1. It cannot seriously be argued that a prospective juror in an arson case could remain neutral after hearing sworn testimony by another prospective juror to the effect that the defendant was reputed to be a firebug. If such knowledge was sufficient to authorize the disqualification of the panel member who made the statement, as the trial court evidently concluded, it was necessarily sufficient to require the disqualification of the others.

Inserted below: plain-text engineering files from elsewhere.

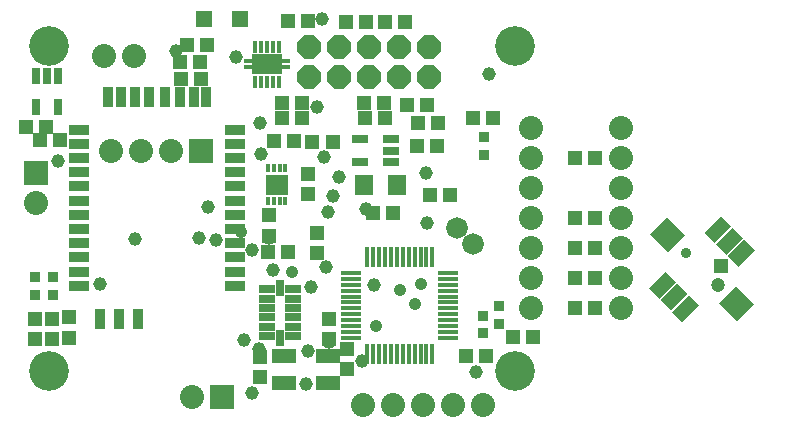
<source format=gts>
G75*
G70*
%OFA0B0*%
%FSLAX24Y24*%
%IPPOS*%
%LPD*%
%AMOC8*
5,1,8,0,0,1.08239X$1,22.5*
%
%ADD10C,0.1320*%
%ADD11R,0.0690X0.0178*%
%ADD12R,0.0178X0.0690*%
%ADD13R,0.0277X0.0532*%
%ADD14C,0.0800*%
%ADD15R,0.0493X0.0454*%
%ADD16R,0.0177X0.0395*%
%ADD17R,0.1005X0.0710*%
%ADD18R,0.0336X0.0170*%
%ADD19R,0.0572X0.0572*%
%ADD20R,0.0118X0.0315*%
%ADD21R,0.0740X0.0681*%
%ADD22R,0.0454X0.0493*%
%ADD23R,0.0532X0.0277*%
%ADD24R,0.0611X0.0690*%
%ADD25OC8,0.0800*%
%ADD26R,0.0532X0.0257*%
%ADD27R,0.0257X0.0532*%
%ADD28R,0.0808X0.0493*%
%ADD29R,0.0690X0.0375*%
%ADD30R,0.0375X0.0690*%
%ADD31R,0.0375X0.0375*%
%ADD32C,0.0720*%
%ADD33R,0.0788X0.0493*%
%ADD34R,0.0808X0.0847*%
%ADD35C,0.0355*%
%ADD36C,0.0473*%
%ADD37R,0.0800X0.0800*%
%ADD38C,0.0456*%
%ADD39C,0.0420*%
%ADD40R,0.0456X0.0456*%
D10*
X001568Y002198D03*
X001568Y013025D03*
X017119Y013025D03*
X017119Y002198D03*
D11*
X014879Y003286D03*
X014879Y003483D03*
X014879Y003680D03*
X014879Y003877D03*
X014879Y004074D03*
X014879Y004271D03*
X014879Y004467D03*
X014879Y004664D03*
X014879Y004861D03*
X014879Y005058D03*
X014879Y005255D03*
X014879Y005452D03*
X011651Y005452D03*
X011651Y005255D03*
X011651Y005058D03*
X011651Y004861D03*
X011651Y004664D03*
X011651Y004467D03*
X011651Y004271D03*
X011651Y004074D03*
X011651Y003877D03*
X011651Y003680D03*
X011651Y003483D03*
X011651Y003286D03*
D12*
X012182Y002755D03*
X012379Y002755D03*
X012576Y002755D03*
X012773Y002755D03*
X012970Y002755D03*
X013166Y002755D03*
X013363Y002755D03*
X013560Y002755D03*
X013757Y002755D03*
X013954Y002755D03*
X014151Y002755D03*
X014348Y002755D03*
X014348Y005983D03*
X014151Y005983D03*
X013954Y005983D03*
X013757Y005983D03*
X013560Y005983D03*
X013363Y005983D03*
X013166Y005983D03*
X012970Y005983D03*
X012773Y005983D03*
X012576Y005983D03*
X012379Y005983D03*
X012182Y005983D03*
D13*
X001877Y010998D03*
X001129Y010998D03*
X001129Y012022D03*
X001503Y012022D03*
X001877Y012022D03*
D14*
X003388Y012683D03*
X004388Y012683D03*
X004625Y009525D03*
X003625Y009525D03*
X005625Y009525D03*
X001125Y007775D03*
X006325Y001325D03*
X012051Y001056D03*
X013051Y001056D03*
X014051Y001056D03*
X015051Y001056D03*
X016051Y001056D03*
X017625Y004275D03*
X017625Y005275D03*
X017625Y006275D03*
X017625Y007275D03*
X017625Y008275D03*
X017625Y009275D03*
X017625Y010275D03*
X020625Y010275D03*
X020625Y009275D03*
X020625Y008275D03*
X020625Y007275D03*
X020625Y006275D03*
X020625Y005275D03*
X020625Y004275D03*
D15*
X019760Y004275D03*
X019090Y004275D03*
X019090Y005275D03*
X019760Y005275D03*
X019760Y006275D03*
X019090Y006275D03*
X019090Y007275D03*
X019760Y007275D03*
X019760Y009275D03*
X019090Y009275D03*
X016360Y010625D03*
X015690Y010625D03*
X014535Y010447D03*
X013866Y010447D03*
X014167Y011049D03*
X013498Y011049D03*
X012753Y011125D03*
X012764Y010617D03*
X012095Y010617D03*
X012083Y011125D03*
X011021Y009817D03*
X010352Y009817D03*
X009726Y009848D03*
X009057Y009848D03*
X009327Y010609D03*
X009347Y011127D03*
X010016Y011127D03*
X009997Y010609D03*
X006847Y013037D03*
X006620Y012499D03*
X006650Y011921D03*
X005980Y011921D03*
X005950Y012499D03*
X006178Y013037D03*
X009523Y013860D03*
X010192Y013860D03*
X011469Y013823D03*
X012138Y013823D03*
X012759Y013833D03*
X013429Y013833D03*
X013849Y009699D03*
X014518Y009699D03*
X014276Y008050D03*
X014945Y008050D03*
X013025Y007464D03*
X012356Y007464D03*
X009547Y006164D03*
X008878Y006164D03*
X015462Y002674D03*
X016131Y002674D03*
X017021Y003333D03*
X017691Y003333D03*
X001938Y009871D03*
X001268Y009871D03*
X001476Y010330D03*
X000807Y010330D03*
D16*
X008443Y011831D03*
X008640Y011831D03*
X008837Y011831D03*
X009033Y011831D03*
X009230Y011831D03*
X009230Y012993D03*
X009033Y012993D03*
X008837Y012993D03*
X008640Y012993D03*
X008443Y012993D03*
D17*
X008837Y012412D03*
D18*
X009427Y012510D03*
X009427Y012314D03*
X008246Y012314D03*
X008246Y012510D03*
D19*
X007931Y013921D03*
X006750Y013921D03*
D20*
X008861Y008944D03*
X009058Y008944D03*
X009255Y008944D03*
X009452Y008944D03*
X009452Y008944D03*
X009452Y007842D03*
X009255Y007842D03*
X009058Y007842D03*
X008861Y007842D03*
D21*
X009157Y008393D03*
D22*
X010211Y008088D03*
X010211Y008758D03*
X008903Y007368D03*
X008903Y006699D03*
X010496Y006791D03*
X010496Y006121D03*
X010903Y003919D03*
X010903Y003250D03*
X011517Y002915D03*
X011517Y002246D03*
X008590Y001989D03*
X008590Y002658D03*
X002242Y003299D03*
X001684Y003256D03*
X001096Y003251D03*
X001096Y003920D03*
X001684Y003925D03*
X002242Y003969D03*
D23*
X011953Y009156D03*
X011953Y009904D03*
X012977Y009904D03*
X012977Y009530D03*
X012977Y009156D03*
D24*
X013157Y008392D03*
X012055Y008392D03*
D25*
X012225Y011978D03*
X011225Y011978D03*
X010225Y011978D03*
X010225Y012978D03*
X011225Y012978D03*
X012225Y012978D03*
X013225Y012978D03*
X014225Y012978D03*
X014225Y011978D03*
X013225Y011978D03*
D26*
X009709Y004913D03*
X009709Y004598D03*
X009709Y004283D03*
X009709Y003968D03*
X009709Y003653D03*
X009709Y003338D03*
X008843Y003338D03*
X008843Y003653D03*
X008843Y003968D03*
X008843Y004283D03*
X008843Y004598D03*
X008843Y004913D03*
D27*
X009276Y004952D03*
X009276Y003299D03*
D28*
X009403Y002674D03*
X009403Y001768D03*
X010860Y001768D03*
X010860Y002674D03*
D29*
X007773Y005027D03*
X007773Y005499D03*
X007773Y005971D03*
X007773Y006444D03*
X007773Y006916D03*
X007773Y007389D03*
X007773Y007861D03*
X007773Y008334D03*
X007773Y008806D03*
X007773Y009279D03*
X007773Y009751D03*
X007773Y010223D03*
X002577Y010223D03*
X002577Y009751D03*
X002577Y009279D03*
X002577Y008806D03*
X002577Y008334D03*
X002577Y007861D03*
X002577Y007389D03*
X002577Y006916D03*
X002577Y006444D03*
X002577Y005971D03*
X002577Y005499D03*
X002577Y005027D03*
D30*
X003285Y003924D03*
X003915Y003924D03*
X004545Y003924D03*
X004427Y011326D03*
X004899Y011326D03*
X005451Y011326D03*
X005923Y011326D03*
X006395Y011326D03*
X006798Y011326D03*
X003955Y011326D03*
X003552Y011326D03*
D31*
X001699Y005313D03*
X001699Y004722D03*
X001092Y004733D03*
X001092Y005324D03*
X016053Y004025D03*
X016557Y003761D03*
X016053Y003435D03*
X016557Y004352D03*
X016075Y009380D03*
X016075Y009970D03*
D32*
X015165Y006950D03*
X015696Y006414D03*
D33*
G36*
X022462Y005150D02*
X021906Y004594D01*
X021558Y004942D01*
X022114Y005498D01*
X022462Y005150D01*
G37*
G36*
X022851Y004760D02*
X022295Y004204D01*
X021947Y004552D01*
X022503Y005108D01*
X022851Y004760D01*
G37*
G36*
X023241Y004371D02*
X022685Y003815D01*
X022337Y004163D01*
X022893Y004719D01*
X023241Y004371D01*
G37*
G36*
X025092Y006222D02*
X024536Y005666D01*
X024188Y006014D01*
X024744Y006570D01*
X025092Y006222D01*
G37*
G36*
X024703Y006612D02*
X024147Y006056D01*
X023799Y006404D01*
X024355Y006960D01*
X024703Y006612D01*
G37*
G36*
X024313Y007001D02*
X023757Y006445D01*
X023409Y006793D01*
X023965Y007349D01*
X024313Y007001D01*
G37*
D34*
G36*
X022759Y006719D02*
X022188Y006148D01*
X021591Y006745D01*
X022162Y007316D01*
X022759Y006719D01*
G37*
G36*
X025059Y004419D02*
X024488Y003848D01*
X023891Y004445D01*
X024462Y005016D01*
X025059Y004419D01*
G37*
D35*
X022796Y006111D03*
D36*
X023854Y005053D03*
D37*
X007325Y001325D03*
X001125Y008775D03*
X006625Y009525D03*
D38*
X008622Y009409D03*
X008605Y010455D03*
X010494Y010974D03*
X010733Y009318D03*
X011227Y008634D03*
X011023Y008026D03*
X010874Y007496D03*
X012139Y007578D03*
X014173Y007130D03*
X014139Y008795D03*
X016248Y012082D03*
X010683Y013932D03*
X007805Y012655D03*
X005814Y012863D03*
X001883Y009176D03*
X004425Y006575D03*
X003275Y005075D03*
X006575Y006625D03*
X007144Y006545D03*
X006871Y007641D03*
X008346Y006205D03*
X008889Y006606D03*
X009047Y005566D03*
X010316Y004997D03*
X010789Y005656D03*
X012394Y005041D03*
X010894Y003163D03*
X010194Y002863D03*
X010126Y001735D03*
X008587Y002911D03*
X008072Y003222D03*
X008335Y001446D03*
X011994Y002506D03*
X015794Y002163D03*
X009155Y008355D03*
D39*
X007975Y006825D03*
X009675Y005475D03*
X012475Y003675D03*
X013775Y004425D03*
X013275Y004875D03*
X013975Y005075D03*
D40*
X023975Y005675D03*
M02*

</source>
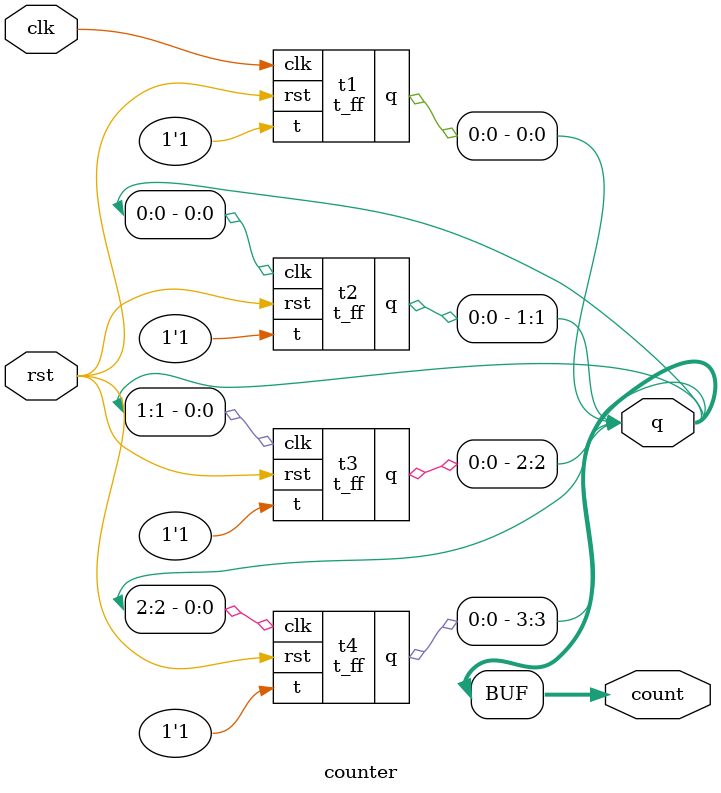
<source format=v>
module t_ff(
input clk,rst,t,
output reg q);
always @(posedge clk or posedge rst)
begin
if(rst)
q<= 1'b0;
else if (t) 
q<= ~q;
else
q<=q;
end
endmodule

module counter(
input clk,rst,
output [3:0]q,count);
t_ff t1(
.t(1'b1),
.clk(clk),
.rst(rst),
.q(q[0]));

t_ff t2(
.t(1'b1),
.clk(q[0]),
.rst(rst),
.q(q[1]));

t_ff t3(
.t(1'b1),
.clk(q[1]),
.rst(rst),
.q(q[2]));

t_ff t4(
.t(1'b1),
.clk(q[2]),
.rst(rst),
.q(q[3]));
assign count = q;
endmodule


</source>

This court was faced with a very similar situation in Lingerfelt v. State, 147 Ga. App. 371 (1) (249 SE2d 100) (1978). The defendant in that case was on trial for breaking into a woman’s home and raping her. During voir dire, one of the prospective jurors stated, in the presence of the other prospective jurors, that he could not be impartial because he had heard several persons state that the accused was a peeping tom. The court held that such a statement was “inherently prejudicial and deprived the appellant of his right to begin his trial with a jury ‘free from even a suspicion of prejudgment or fixed opinion ... [a]nd this is true although the challenged jurors qualified by their answers to the usual questions propounded.’ [Cits.]” Id. at 373-374. We find Lingerfelt to be controlling on the facts before us now. The case further requires us to reject the state’s contention that defense counsel did not properly preserve the issue for appellate review because he failed to obtain a ruling on his challenge to the poll and because the motions for mistrial and for continuance were not proper methods of raising the challenge. The only motion made by defense counsel in Lingerfelt was for a mistrial. We held that this was equivalent to a challenge to the poll, stating[*94] that “where the relief sought in a motion is clear and it is shown that the accused is entitled to the relief, it is error to deny it on the basis of a mere defect in nomenclature.” Id. at 373.

Submitted September 4, 1980 Decided October 14, 1980. Charles L. Wilkinson, III, for appellant. Richard E. Allen, District Attorney, for appellee.

2. In view of the above ruling, it is unnecessary to address the appellant’s remaining enumeration of error. <

Judgment reversed.

McMurray, P. J., and Smith, J, concur.